## EXERCISE DATA
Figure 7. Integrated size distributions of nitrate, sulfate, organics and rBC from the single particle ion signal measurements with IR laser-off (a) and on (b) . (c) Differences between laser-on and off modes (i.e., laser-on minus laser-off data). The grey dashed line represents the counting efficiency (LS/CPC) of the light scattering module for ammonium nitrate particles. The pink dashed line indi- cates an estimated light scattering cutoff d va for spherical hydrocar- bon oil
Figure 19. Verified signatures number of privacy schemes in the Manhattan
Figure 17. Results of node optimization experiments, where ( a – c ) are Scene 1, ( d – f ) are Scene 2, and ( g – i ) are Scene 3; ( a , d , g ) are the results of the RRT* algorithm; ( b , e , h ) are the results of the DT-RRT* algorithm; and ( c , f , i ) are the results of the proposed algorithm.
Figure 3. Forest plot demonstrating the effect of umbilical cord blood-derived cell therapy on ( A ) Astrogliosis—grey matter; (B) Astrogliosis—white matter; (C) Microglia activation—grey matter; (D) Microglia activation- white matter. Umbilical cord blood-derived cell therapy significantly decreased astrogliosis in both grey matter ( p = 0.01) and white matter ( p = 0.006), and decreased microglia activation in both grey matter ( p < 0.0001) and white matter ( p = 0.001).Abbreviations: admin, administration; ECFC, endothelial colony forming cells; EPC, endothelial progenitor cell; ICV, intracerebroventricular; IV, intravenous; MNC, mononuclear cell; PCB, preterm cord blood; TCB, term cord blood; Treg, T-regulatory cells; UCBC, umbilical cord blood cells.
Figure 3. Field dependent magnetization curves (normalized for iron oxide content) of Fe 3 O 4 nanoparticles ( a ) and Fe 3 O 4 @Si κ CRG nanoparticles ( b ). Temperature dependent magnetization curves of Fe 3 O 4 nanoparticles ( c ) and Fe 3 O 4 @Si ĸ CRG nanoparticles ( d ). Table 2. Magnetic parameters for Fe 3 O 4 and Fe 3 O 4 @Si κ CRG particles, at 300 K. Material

## YOUR GOAL
All lines in the entries above that include "grey" should be found and copied.

## EXERCISE OUTPUT
Figure 7. Integrated size distributions of nitrate, sulfate, organics and rBC from the single particle ion signal measurements with IR laser-off (a) and on (b) . (c) Differences between laser-on and off modes (i.e., laser-on minus laser-off data). The grey dashed line represents the counting efficiency (LS/CPC) of the light scattering module for ammonium nitrate particles. The pink dashed line indi- cates an estimated light scattering cutoff d va for spherical hydrocar- bon oil
Figure 3. Forest plot demonstrating the effect of umbilical cord blood-derived cell therapy on ( A ) Astrogliosis—grey matter; (B) Astrogliosis—white matter; (C) Microglia activation—grey matter; (D) Microglia activation- white matter. Umbilical cord blood-derived cell therapy significantly decreased astrogliosis in both grey matter ( p = 0.01) and white matter ( p = 0.006), and decreased microglia activation in both grey matter ( p < 0.0001) and white matter ( p = 0.001).Abbreviations: admin, administration; ECFC, endothelial colony forming cells; EPC, endothelial progenitor cell; ICV, intracerebroventricular; IV, intravenous; MNC, mononuclear cell; PCB, preterm cord blood; TCB, term cord blood; Treg, T-regulatory cells; UCBC, umbilical cord blood cells.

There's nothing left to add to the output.